Didn’t this occur? Form of. Last 12 months, the Senate voted unanimously to pass the Sunlight Protection Act of 2021, which made daylight saving time everlasting. However the bill has been in limbo within the House.
Water Wednesday
Winter is coming within the U.S. West, Ian’s damage to Florida waterways could last for months and why Germany is asking for deep-sea mining to halt before it’s even begun.
Snow in store for U.S. West
- A storm system coming in from Canada is predicted to bring snow to all
11 Western states over the following two days, in addition to a tornado threat to the South, CNN reported. The Sierra Nevada region will likely receive from 1 to
4 inches of snow, while the Rockies will likely be hit hard because the cold front moves east, in response to CNN.
Florida’s waterways could stay contaminated for months
- Within the aftermath of Hurricane Ian, residents are concerned that Florida’s waterways could remain contaminated for months, The Washington Post reported. Weeks after Ian’s departure, a whole lot of pollution reports — most linked to sewage system leaks — have been filed to the state’s environment agency, in response to the Post.

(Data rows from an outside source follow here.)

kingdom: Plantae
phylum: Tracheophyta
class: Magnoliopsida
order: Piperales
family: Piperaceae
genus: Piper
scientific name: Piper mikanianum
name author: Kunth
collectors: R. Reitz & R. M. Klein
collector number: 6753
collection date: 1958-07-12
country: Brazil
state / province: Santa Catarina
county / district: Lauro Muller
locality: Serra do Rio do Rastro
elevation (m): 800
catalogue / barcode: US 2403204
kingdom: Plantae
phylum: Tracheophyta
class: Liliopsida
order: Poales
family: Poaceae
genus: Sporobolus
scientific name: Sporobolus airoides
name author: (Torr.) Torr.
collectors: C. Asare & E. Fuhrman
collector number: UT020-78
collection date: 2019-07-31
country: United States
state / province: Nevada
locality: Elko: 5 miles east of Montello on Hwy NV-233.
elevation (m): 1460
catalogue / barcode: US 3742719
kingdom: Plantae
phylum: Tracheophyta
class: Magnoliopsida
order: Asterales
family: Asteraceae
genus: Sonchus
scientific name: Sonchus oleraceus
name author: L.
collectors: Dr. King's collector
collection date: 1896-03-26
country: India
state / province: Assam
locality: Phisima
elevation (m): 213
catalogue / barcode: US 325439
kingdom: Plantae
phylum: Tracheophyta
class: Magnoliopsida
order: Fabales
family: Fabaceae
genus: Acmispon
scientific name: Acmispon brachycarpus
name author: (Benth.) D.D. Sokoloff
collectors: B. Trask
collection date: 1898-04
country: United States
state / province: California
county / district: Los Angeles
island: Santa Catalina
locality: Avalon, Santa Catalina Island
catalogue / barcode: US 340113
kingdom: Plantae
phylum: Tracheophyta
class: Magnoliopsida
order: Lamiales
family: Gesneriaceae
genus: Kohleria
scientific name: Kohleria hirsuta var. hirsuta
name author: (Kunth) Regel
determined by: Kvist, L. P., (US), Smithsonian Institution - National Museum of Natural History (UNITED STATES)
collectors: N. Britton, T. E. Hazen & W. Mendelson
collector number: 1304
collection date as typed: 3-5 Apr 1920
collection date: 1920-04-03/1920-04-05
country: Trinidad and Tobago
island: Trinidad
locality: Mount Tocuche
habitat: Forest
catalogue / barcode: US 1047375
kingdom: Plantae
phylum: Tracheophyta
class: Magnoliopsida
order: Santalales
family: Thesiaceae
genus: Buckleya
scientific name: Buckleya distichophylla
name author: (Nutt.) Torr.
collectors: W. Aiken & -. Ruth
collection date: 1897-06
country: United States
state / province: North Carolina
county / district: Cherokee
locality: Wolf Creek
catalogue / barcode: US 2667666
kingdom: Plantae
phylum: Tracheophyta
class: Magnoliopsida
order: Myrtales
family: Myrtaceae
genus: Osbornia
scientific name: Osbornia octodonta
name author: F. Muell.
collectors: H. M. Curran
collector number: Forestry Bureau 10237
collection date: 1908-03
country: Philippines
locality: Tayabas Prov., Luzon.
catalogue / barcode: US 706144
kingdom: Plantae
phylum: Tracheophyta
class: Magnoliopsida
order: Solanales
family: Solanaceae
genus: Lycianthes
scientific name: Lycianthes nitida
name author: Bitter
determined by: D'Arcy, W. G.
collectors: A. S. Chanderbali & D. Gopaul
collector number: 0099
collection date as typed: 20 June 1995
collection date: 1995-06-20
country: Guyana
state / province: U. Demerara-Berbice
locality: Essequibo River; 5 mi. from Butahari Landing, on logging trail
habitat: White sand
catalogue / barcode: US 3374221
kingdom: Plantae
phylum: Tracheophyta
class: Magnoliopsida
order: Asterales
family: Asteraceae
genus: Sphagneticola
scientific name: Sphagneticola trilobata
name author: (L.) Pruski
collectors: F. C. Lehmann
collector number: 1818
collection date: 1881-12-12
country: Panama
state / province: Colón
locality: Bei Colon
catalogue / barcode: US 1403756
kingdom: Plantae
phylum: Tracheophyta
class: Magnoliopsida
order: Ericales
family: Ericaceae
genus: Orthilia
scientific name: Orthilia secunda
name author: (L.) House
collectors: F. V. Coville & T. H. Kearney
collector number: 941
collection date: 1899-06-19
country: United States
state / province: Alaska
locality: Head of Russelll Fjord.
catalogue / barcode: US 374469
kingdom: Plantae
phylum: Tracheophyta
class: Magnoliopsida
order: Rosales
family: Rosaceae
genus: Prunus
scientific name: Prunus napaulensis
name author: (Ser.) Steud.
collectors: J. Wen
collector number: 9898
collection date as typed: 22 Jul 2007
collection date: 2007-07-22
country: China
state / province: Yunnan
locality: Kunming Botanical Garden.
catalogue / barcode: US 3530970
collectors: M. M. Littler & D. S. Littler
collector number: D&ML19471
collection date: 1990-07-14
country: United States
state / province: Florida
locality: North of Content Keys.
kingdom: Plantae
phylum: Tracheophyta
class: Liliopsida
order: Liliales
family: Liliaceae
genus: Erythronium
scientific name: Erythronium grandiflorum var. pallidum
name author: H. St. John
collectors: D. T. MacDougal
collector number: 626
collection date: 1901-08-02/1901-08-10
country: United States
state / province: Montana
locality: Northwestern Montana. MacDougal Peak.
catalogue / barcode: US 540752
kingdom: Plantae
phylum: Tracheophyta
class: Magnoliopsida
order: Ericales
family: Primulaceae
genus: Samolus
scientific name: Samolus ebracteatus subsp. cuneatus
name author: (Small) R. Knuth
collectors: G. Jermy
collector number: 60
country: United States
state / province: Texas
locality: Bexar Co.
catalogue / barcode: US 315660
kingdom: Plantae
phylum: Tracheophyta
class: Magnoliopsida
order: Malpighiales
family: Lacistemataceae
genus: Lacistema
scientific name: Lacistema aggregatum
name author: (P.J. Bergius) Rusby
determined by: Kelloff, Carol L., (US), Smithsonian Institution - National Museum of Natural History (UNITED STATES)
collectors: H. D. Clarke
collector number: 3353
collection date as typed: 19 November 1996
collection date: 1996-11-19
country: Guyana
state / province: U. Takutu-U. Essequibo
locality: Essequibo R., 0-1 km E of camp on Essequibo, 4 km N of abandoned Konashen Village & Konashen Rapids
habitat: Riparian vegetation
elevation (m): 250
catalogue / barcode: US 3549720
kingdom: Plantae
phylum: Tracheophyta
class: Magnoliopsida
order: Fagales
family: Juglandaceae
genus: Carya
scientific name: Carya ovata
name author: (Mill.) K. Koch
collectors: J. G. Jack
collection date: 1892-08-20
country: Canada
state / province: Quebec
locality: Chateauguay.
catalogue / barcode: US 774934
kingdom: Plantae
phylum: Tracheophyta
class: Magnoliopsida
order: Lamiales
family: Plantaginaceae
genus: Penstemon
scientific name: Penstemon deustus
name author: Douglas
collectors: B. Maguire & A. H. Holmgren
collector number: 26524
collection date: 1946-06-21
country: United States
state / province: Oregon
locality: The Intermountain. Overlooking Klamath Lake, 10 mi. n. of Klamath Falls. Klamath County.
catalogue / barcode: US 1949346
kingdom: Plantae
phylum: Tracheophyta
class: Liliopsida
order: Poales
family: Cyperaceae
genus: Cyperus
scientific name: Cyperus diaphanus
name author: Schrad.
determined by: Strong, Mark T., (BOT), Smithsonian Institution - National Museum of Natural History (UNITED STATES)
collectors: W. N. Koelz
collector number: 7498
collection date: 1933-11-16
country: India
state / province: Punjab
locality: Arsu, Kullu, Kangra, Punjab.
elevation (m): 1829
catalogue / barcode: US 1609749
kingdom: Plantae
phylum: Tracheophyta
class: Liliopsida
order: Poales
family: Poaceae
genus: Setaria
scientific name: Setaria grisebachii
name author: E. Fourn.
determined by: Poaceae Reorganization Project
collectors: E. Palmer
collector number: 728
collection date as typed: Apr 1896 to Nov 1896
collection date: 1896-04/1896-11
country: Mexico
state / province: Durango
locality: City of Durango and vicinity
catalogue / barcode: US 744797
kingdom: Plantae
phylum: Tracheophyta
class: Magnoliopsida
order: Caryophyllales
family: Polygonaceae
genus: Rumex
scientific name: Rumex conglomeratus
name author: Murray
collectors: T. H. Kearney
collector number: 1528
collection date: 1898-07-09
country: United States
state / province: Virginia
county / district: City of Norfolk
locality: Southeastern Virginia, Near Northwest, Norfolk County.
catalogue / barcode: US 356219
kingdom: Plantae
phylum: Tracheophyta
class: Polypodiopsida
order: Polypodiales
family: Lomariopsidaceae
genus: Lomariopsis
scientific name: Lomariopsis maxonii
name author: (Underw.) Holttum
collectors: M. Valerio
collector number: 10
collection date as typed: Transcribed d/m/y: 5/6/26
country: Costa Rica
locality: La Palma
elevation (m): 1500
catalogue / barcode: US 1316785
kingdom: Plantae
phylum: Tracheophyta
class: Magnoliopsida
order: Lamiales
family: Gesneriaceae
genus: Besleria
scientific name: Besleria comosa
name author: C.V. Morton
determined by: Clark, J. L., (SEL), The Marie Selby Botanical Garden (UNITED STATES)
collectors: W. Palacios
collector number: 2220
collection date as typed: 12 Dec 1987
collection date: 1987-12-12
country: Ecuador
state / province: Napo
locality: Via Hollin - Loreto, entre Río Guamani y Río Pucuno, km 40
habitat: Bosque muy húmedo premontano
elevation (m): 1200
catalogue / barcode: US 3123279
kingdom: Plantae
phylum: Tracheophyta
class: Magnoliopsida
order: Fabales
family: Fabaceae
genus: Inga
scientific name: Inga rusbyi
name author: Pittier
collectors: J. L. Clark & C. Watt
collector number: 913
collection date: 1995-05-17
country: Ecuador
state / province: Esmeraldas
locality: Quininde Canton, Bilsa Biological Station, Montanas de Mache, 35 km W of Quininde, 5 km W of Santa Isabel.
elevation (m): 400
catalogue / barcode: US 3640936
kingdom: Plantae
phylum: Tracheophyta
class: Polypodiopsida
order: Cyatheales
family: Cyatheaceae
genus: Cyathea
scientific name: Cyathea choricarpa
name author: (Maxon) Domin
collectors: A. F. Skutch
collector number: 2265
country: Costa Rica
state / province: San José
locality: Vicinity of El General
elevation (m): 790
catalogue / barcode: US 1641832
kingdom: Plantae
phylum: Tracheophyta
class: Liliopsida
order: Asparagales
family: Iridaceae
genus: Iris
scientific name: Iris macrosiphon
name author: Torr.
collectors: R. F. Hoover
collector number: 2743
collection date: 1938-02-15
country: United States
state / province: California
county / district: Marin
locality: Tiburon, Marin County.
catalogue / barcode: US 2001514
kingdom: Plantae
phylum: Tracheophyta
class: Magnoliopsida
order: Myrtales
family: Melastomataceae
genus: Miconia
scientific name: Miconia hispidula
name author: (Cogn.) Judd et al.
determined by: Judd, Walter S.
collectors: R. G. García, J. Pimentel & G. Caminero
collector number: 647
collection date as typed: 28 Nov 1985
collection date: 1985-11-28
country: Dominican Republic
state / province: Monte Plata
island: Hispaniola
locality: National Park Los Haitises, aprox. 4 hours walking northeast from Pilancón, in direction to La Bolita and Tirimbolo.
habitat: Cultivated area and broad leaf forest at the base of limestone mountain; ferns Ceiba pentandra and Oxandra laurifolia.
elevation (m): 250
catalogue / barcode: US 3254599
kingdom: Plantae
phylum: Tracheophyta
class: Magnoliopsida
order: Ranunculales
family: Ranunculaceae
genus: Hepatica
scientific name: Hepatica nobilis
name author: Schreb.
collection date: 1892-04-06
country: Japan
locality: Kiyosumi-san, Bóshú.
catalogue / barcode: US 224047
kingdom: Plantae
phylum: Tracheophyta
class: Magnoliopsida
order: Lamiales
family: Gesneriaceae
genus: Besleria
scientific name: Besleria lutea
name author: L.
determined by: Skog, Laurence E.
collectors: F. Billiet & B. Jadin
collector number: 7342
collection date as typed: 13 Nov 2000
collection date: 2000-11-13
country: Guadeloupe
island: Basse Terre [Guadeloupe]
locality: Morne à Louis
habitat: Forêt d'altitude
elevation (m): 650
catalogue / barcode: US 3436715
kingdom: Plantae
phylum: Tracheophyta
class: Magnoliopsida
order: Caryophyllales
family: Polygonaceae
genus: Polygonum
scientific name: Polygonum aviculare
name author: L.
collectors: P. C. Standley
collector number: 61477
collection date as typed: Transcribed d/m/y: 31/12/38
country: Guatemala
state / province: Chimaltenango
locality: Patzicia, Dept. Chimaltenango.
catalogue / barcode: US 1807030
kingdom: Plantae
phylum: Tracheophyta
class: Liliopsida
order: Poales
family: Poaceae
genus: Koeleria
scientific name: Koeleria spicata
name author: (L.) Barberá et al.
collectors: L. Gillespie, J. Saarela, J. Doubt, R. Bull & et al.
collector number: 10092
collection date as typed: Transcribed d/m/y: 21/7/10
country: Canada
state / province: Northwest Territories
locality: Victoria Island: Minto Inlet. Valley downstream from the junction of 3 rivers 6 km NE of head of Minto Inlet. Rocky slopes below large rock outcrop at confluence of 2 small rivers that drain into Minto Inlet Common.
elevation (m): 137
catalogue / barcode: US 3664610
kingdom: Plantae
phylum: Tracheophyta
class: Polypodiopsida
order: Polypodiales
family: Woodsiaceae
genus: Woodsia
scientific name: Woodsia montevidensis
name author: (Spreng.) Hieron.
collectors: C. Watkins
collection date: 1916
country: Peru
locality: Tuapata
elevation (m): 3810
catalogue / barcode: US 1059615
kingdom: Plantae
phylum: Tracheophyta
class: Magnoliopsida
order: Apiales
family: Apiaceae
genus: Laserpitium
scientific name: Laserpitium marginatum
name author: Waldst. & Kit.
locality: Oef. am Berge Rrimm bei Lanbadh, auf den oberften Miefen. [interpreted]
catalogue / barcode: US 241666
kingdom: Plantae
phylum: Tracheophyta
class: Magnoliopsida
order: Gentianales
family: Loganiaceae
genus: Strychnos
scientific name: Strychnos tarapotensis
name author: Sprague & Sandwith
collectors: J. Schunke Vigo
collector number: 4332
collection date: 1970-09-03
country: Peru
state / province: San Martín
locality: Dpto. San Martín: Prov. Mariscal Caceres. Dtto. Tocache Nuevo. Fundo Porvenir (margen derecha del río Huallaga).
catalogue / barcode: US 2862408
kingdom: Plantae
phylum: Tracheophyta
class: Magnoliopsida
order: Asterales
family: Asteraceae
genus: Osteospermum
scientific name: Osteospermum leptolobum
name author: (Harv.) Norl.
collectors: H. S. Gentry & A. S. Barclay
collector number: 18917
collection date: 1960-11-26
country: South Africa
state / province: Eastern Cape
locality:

Germany says ‘nein’ to undersea mine
- Germany is asking for a “precautionary pause” on all deep-sea mining until the there’s sufficient research and regulation to make sure that the marine environment “will not be seriously harmed,” a national representative wrote in an announcement to the U.N. Costa Rica, Recent Zealand, Chile and Spain have made similar proposals, but Germany is the most important economy to call for a pause.
Please visit The Hill’s Sustainability section online for the online version of this text and more stories. We’ll see you tomorrow.